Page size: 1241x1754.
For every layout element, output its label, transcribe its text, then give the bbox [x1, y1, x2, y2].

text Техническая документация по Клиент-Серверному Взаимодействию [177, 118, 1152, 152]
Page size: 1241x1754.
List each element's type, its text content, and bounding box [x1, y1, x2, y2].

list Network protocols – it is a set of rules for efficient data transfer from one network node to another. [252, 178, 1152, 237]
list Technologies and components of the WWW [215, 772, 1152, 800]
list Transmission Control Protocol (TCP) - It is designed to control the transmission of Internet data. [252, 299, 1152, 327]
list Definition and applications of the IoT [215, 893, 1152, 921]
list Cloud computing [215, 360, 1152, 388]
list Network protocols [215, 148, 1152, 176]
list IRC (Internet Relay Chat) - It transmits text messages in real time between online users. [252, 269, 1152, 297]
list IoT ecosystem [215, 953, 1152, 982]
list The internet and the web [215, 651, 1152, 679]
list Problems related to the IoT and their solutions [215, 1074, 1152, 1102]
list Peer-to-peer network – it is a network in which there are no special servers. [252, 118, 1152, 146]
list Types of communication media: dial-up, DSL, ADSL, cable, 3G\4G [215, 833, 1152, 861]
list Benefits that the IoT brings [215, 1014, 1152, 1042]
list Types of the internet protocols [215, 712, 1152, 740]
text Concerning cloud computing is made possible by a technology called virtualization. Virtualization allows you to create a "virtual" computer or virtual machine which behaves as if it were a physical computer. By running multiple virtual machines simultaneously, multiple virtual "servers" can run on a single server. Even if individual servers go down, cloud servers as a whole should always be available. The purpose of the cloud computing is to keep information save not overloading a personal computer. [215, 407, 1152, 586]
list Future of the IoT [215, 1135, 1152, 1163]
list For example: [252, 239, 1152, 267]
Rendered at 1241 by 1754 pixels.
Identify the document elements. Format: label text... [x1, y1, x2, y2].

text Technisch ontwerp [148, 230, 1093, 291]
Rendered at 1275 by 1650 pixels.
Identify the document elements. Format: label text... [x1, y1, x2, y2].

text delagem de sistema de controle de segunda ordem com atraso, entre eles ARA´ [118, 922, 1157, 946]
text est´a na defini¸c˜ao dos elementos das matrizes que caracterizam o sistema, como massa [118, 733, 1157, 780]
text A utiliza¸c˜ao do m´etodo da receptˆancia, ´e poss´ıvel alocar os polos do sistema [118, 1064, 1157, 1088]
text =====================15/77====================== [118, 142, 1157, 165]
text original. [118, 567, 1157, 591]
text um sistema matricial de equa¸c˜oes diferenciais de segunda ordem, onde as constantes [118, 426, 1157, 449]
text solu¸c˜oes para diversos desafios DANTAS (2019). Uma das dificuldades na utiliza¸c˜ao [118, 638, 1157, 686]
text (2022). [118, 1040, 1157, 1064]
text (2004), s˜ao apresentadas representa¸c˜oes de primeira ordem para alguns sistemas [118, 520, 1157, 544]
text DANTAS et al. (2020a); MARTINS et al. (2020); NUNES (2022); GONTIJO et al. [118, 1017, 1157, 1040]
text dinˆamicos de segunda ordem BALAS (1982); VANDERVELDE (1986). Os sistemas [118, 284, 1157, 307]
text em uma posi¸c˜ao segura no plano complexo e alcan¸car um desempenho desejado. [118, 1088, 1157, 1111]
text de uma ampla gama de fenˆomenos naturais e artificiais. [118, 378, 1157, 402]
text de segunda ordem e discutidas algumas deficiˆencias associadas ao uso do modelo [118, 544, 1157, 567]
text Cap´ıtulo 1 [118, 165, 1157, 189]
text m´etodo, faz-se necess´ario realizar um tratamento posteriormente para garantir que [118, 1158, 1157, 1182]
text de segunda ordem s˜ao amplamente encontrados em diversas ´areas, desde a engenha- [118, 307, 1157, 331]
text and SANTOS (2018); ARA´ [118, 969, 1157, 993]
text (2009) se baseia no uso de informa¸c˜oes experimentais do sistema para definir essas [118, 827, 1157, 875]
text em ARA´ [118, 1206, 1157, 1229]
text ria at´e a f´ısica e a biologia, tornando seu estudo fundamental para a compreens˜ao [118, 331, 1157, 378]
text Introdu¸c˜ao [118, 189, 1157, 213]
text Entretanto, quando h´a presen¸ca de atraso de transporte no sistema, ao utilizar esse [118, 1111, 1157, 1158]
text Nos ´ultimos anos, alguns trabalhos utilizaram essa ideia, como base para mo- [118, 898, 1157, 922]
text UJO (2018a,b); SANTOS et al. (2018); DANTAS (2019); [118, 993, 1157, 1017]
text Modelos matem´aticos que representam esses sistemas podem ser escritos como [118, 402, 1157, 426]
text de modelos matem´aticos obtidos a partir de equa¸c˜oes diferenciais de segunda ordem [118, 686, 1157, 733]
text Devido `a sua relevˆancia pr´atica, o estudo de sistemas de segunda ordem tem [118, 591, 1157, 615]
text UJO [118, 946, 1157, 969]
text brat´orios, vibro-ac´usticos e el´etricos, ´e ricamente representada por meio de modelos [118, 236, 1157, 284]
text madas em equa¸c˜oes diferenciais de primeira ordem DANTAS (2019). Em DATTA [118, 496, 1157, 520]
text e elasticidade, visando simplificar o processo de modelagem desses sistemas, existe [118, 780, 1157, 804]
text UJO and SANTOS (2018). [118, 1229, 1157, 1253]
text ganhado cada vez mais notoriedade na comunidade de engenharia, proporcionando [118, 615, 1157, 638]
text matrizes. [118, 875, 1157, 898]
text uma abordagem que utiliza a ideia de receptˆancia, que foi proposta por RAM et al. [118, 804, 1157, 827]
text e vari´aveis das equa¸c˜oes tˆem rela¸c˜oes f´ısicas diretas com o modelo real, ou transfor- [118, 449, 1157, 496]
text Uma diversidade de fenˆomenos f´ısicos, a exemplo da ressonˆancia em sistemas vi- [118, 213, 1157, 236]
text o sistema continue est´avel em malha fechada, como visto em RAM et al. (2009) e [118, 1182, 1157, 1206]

-*-

# [WORK TO BE COMPLETED]
Each record above should be returned exactly as written.

# [YOUR SOLUTION]
Page size: 1241x1754.
For every layout element, output its label, transcribe its text, then give the bbox [x1, y1, x2, y2].

text Техническая документация по Клиент-Серверному Взаимодействию [177, 118, 1152, 152]
Page size: 1241x1754.
List each element's type, its text content, and bounding box [x1, y1, x2, y2].

list Network protocols – it is a set of rules for efficient data transfer from one network node to another. [252, 178, 1152, 237]
list Technologies and components of the WWW [215, 772, 1152, 800]
list Transmission Control Protocol (TCP) - It is designed to control the transmission of Internet data. [252, 299, 1152, 327]
list Definition and applications of the IoT [215, 893, 1152, 921]
list Cloud computing [215, 360, 1152, 388]
list Network protocols [215, 148, 1152, 176]
list IRC (Internet Relay Chat) - It transmits text messages in real time between online users. [252, 269, 1152, 297]
list IoT ecosystem [215, 953, 1152, 982]
list The internet and the web [215, 651, 1152, 679]
list Problems related to the IoT and their solutions [215, 1074, 1152, 1102]
list Peer-to-peer network – it is a network in which there are no special servers. [252, 118, 1152, 146]
list Types of communication media: dial-up, DSL, ADSL, cable, 3G\4G [215, 833, 1152, 861]
list Benefits that the IoT brings [215, 1014, 1152, 1042]
list Types of the internet protocols [215, 712, 1152, 740]
text Concerning cloud computing is made possible by a technology called virtualization. Virtualization allows you to create a "virtual" computer or virtual machine which behaves as if it were a physical computer. By running multiple virtual machines simultaneously, multiple virtual "servers" can run on a single server. Even if individual servers go down, cloud servers as a whole should always be available. The purpose of the cloud computing is to keep information save not overloading a personal computer. [215, 407, 1152, 586]
list Future of the IoT [215, 1135, 1152, 1163]
list For example: [252, 239, 1152, 267]
Rendered at 1241 by 1754 pixels.
Identify the document elements. Format: label text... [x1, y1, x2, y2].

text Technisch ontwerp [148, 230, 1093, 291]
Rendered at 1275 by 1650 pixels.
Identify the document elements. Format: label text... [x1, y1, x2, y2].

text delagem de sistema de controle de segunda ordem com atraso, entre eles ARA´ [118, 922, 1157, 946]
text est´a na defini¸c˜ao dos elementos das matrizes que caracterizam o sistema, como massa [118, 733, 1157, 780]
text A utiliza¸c˜ao do m´etodo da receptˆancia, ´e poss´ıvel alocar os polos do sistema [118, 1064, 1157, 1088]
text =====================15/77====================== [118, 142, 1157, 165]
text original. [118, 567, 1157, 591]
text um sistema matricial de equa¸c˜oes diferenciais de segunda ordem, onde as constantes [118, 426, 1157, 449]
text solu¸c˜oes para diversos desafios DANTAS (2019). Uma das dificuldades na utiliza¸c˜ao [118, 638, 1157, 686]
text (2022). [118, 1040, 1157, 1064]
text (2004), s˜ao apresentadas representa¸c˜oes de primeira ordem para alguns sistemas [118, 520, 1157, 544]
text DANTAS et al. (2020a); MARTINS et al. (2020); NUNES (2022); GONTIJO et al. [118, 1017, 1157, 1040]
text dinˆamicos de segunda ordem BALAS (1982); VANDERVELDE (1986). Os sistemas [118, 284, 1157, 307]
text em uma posi¸c˜ao segura no plano complexo e alcan¸car um desempenho desejado. [118, 1088, 1157, 1111]
text de uma ampla gama de fenˆomenos naturais e artificiais. [118, 378, 1157, 402]
text de segunda ordem e discutidas algumas deficiˆencias associadas ao uso do modelo [118, 544, 1157, 567]
text Cap´ıtulo 1 [118, 165, 1157, 189]
text m´etodo, faz-se necess´ario realizar um tratamento posteriormente para garantir que [118, 1158, 1157, 1182]
text de segunda ordem s˜ao amplamente encontrados em diversas ´areas, desde a engenha- [118, 307, 1157, 331]
text and SANTOS (2018); ARA´ [118, 969, 1157, 993]
text (2009) se baseia no uso de informa¸c˜oes experimentais do sistema para definir essas [118, 827, 1157, 875]
text em ARA´ [118, 1206, 1157, 1229]
text ria at´e a f´ısica e a biologia, tornando seu estudo fundamental para a compreens˜ao [118, 331, 1157, 378]
text Introdu¸c˜ao [118, 189, 1157, 213]
text Entretanto, quando h´a presen¸ca de atraso de transporte no sistema, ao utilizar esse [118, 1111, 1157, 1158]
text Nos ´ultimos anos, alguns trabalhos utilizaram essa ideia, como base para mo- [118, 898, 1157, 922]
text UJO (2018a,b); SANTOS et al. (2018); DANTAS (2019); [118, 993, 1157, 1017]
text Modelos matem´aticos que representam esses sistemas podem ser escritos como [118, 402, 1157, 426]
text de modelos matem´aticos obtidos a partir de equa¸c˜oes diferenciais de segunda ordem [118, 686, 1157, 733]
text Devido `a sua relevˆancia pr´atica, o estudo de sistemas de segunda ordem tem [118, 591, 1157, 615]
text UJO [118, 946, 1157, 969]
text brat´orios, vibro-ac´usticos e el´etricos, ´e ricamente representada por meio de modelos [118, 236, 1157, 284]
text madas em equa¸c˜oes diferenciais de primeira ordem DANTAS (2019). Em DATTA [118, 496, 1157, 520]
text e elasticidade, visando simplificar o processo de modelagem desses sistemas, existe [118, 780, 1157, 804]
text UJO and SANTOS (2018). [118, 1229, 1157, 1253]
text ganhado cada vez mais notoriedade na comunidade de engenharia, proporcionando [118, 615, 1157, 638]
text matrizes. [118, 875, 1157, 898]
text uma abordagem que utiliza a ideia de receptˆancia, que foi proposta por RAM et al. [118, 804, 1157, 827]
text e vari´aveis das equa¸c˜oes tˆem rela¸c˜oes f´ısicas diretas com o modelo real, ou transfor- [118, 449, 1157, 496]
text Uma diversidade de fenˆomenos f´ısicos, a exemplo da ressonˆancia em sistemas vi- [118, 213, 1157, 236]
text o sistema continue est´avel em malha fechada, como visto em RAM et al. (2009) e [118, 1182, 1157, 1206]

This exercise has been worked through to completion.